Please copy out every one of the records below word for word, leaving out the pictures.
═══ RECORDED DATA ═══
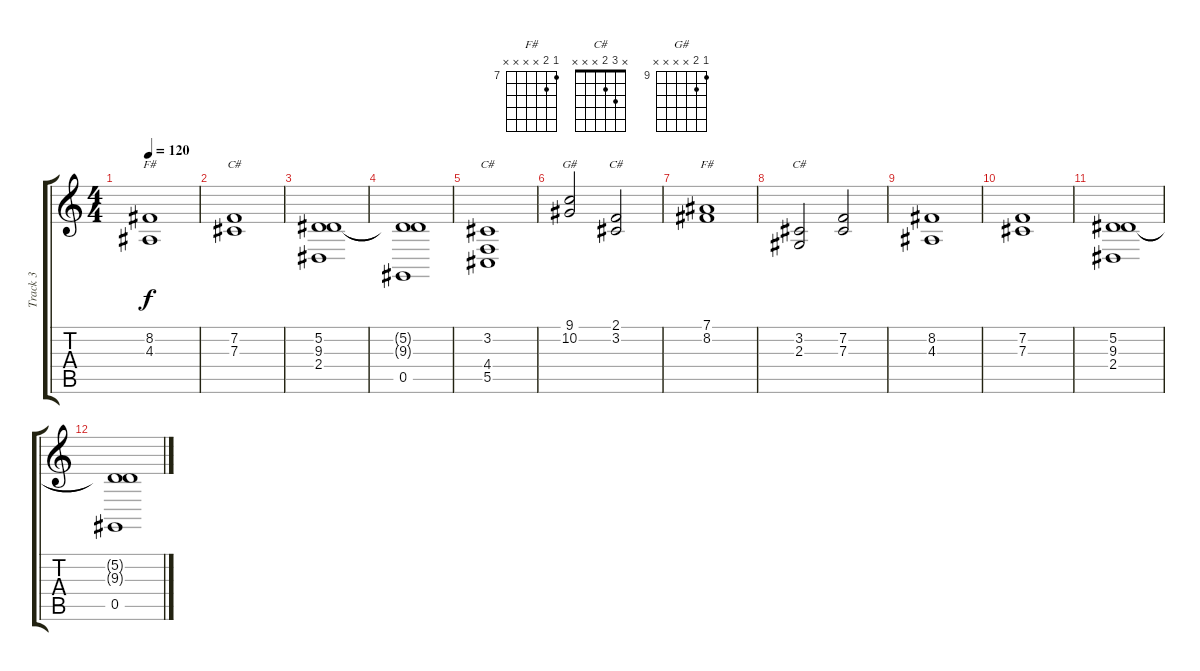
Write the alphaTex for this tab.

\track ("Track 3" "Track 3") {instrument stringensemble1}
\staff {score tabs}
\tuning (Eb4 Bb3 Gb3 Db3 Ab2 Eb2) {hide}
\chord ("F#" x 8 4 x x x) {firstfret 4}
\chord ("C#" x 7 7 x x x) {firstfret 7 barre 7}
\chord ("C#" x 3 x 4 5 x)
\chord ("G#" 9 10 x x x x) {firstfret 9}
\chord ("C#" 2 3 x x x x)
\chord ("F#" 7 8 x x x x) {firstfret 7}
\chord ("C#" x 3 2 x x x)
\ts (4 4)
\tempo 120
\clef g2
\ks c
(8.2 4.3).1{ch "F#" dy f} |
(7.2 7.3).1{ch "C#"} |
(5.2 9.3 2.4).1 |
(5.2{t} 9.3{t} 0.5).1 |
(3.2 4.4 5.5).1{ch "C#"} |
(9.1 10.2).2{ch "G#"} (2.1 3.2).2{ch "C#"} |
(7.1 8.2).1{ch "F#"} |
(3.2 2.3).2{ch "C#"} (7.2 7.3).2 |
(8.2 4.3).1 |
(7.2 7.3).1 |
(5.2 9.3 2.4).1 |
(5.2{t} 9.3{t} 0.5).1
═══
→ **FULL ANSWER**:
Write the alphaTex for this tab.

\track ("Track 3" "Track 3") {instrument stringensemble1}
\staff {score tabs}
\tuning (Eb4 Bb3 Gb3 Db3 Ab2 Eb2) {hide}
\chord ("F#" x 8 4 x x x) {firstfret 4}
\chord ("C#" x 7 7 x x x) {firstfret 7 barre 7}
\chord ("C#" x 3 x 4 5 x)
\chord ("G#" 9 10 x x x x) {firstfret 9}
\chord ("C#" 2 3 x x x x)
\chord ("F#" 7 8 x x x x) {firstfret 7}
\chord ("C#" x 3 2 x x x)
\ts (4 4)
\tempo 120
\clef g2
\ks c
(8.2 4.3).1{ch "F#" dy f} |
(7.2 7.3).1{ch "C#"} |
(5.2 9.3 2.4).1 |
(5.2{t} 9.3{t} 0.5).1 |
(3.2 4.4 5.5).1{ch "C#"} |
(9.1 10.2).2{ch "G#"} (2.1 3.2).2{ch "C#"} |
(7.1 8.2).1{ch "F#"} |
(3.2 2.3).2{ch "C#"} (7.2 7.3).2 |
(8.2 4.3).1 |
(7.2 7.3).1 |
(5.2 9.3 2.4).1 |
(5.2{t} 9.3{t} 0.5).1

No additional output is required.